(Taiwan, ROC) – Kepala juru bicara Komisi Eropa Eric Mamer 11 April menyampaikan, bahwa Uni Eropa dengan tegas tetap menentang penggunaan kekuatan militer untuk mengubah status quo di Selat Taiwan. Menurut laporan berita Reuters, Mamer menyampaikan, “kami terus menyerukan pemeliharaan perdamaian dan stabilitas di sekitar Selat Taiwan.”

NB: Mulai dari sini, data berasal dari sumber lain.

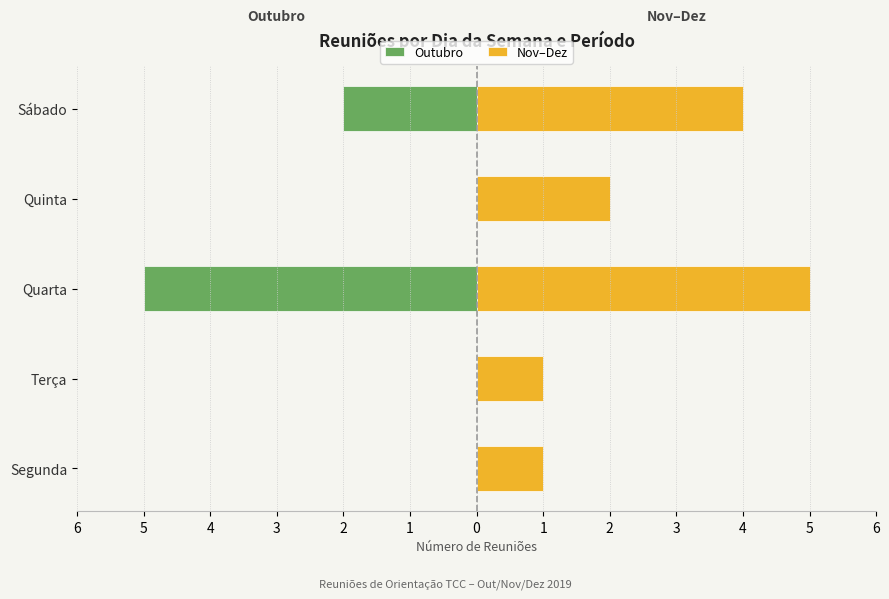

At how many categories does at least one series exceed -3?

5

Uni Eropa juga menyatakan keprihatinannya terhadap latihan militer Republik Rakyat Tiongkok (RRT) di sekitar Taiwan kemarin. Juru bicara Uni Eropa untuk Urusan Luar dan Kebijakan Keamanan Nabila Massrali mengemukakan, bahwa tidak seharusnya penggunaan kekuatan militer digunakan untuk mengubah status quo di Selat Taiwan. Memburuknya situasi di Selat Taiwan, pecahnya sebuah kecelakaan atau penggunaan kekuatan militer akan berdampak besar bagi dunia.

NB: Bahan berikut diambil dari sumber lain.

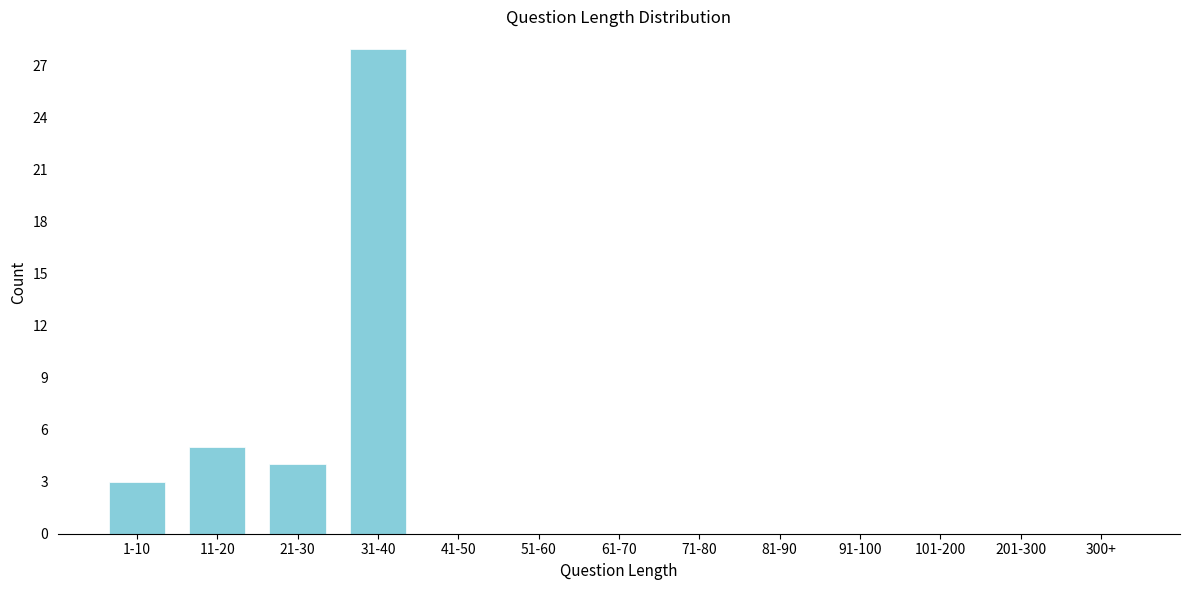

Reading left to right, what are all the values shown in this chart?

1-10=3	11-20=5	21-30=4	31-40=28	41-50=0	51-60=0	61-70=0	71-80=0	81-90=0	91-100=0	101-200=0	201-300=0	300+=0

Dalam sebuah wawancara dengan media setelah berkunjung ke Republik Rakyat Tiongkok (RRT) minggu lalu, Presiden Prancis Emmanuel Macron menyampaikan, “Eropa tidak seharusnya menjadi kaki tangan Amerika Serikat dalam konflik antara Taiwan dan RRT”, membuatnya mendapatkan kritik dari seluruh lapisan masyarakat dan angin badai tersebar ke seluruh dunia. Ia telah tiba di Belanda untuk kunjungan kenegaraan hari ini dan akan memberikan pidato terkait dengan kedaulatan Eropa di Den Haag, di mana hal ini menarik perhatian dari seluruh pihak.
Agence France-Presse (AFP) melaporkan, dalam pidatonya Macron fokus pada kebutuhan Eropa untuk mempromosikan ekonomi dan keamanannya sendiri saat terjadi perang dan kekacauan, tanpa pembicaraan lebih lanjut tentang Taiwan.